Page-level text extractions
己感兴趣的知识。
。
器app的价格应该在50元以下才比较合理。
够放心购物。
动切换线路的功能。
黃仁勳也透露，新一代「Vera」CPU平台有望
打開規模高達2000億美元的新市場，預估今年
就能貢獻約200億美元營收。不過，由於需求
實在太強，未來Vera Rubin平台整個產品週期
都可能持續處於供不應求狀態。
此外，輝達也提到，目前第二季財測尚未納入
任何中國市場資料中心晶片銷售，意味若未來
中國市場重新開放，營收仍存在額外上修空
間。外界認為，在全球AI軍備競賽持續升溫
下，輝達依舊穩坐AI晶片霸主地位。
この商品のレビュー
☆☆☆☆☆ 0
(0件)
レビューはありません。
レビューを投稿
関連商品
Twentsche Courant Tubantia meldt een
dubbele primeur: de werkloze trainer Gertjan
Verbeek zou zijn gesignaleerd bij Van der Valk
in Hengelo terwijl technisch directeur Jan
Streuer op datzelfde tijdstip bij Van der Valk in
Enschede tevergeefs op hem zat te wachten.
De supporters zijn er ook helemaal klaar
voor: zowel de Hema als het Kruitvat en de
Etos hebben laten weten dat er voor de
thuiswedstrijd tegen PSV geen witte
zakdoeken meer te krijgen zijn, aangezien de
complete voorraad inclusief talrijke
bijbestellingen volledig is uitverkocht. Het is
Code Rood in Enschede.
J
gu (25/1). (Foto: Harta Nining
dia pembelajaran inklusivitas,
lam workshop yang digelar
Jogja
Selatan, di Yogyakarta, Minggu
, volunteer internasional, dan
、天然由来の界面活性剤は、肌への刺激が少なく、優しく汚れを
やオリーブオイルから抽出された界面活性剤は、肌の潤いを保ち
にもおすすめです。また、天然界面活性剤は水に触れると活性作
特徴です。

* WHAT TO DO
Pick out every line above that contains the word "zijn" and copy it.

* SOLUTION
Verbeek zou zijn gesignaleerd bij Van der Valk
De supporters zijn er ook helemaal klaar
zakdoeken meer te krijgen zijn, aangezien de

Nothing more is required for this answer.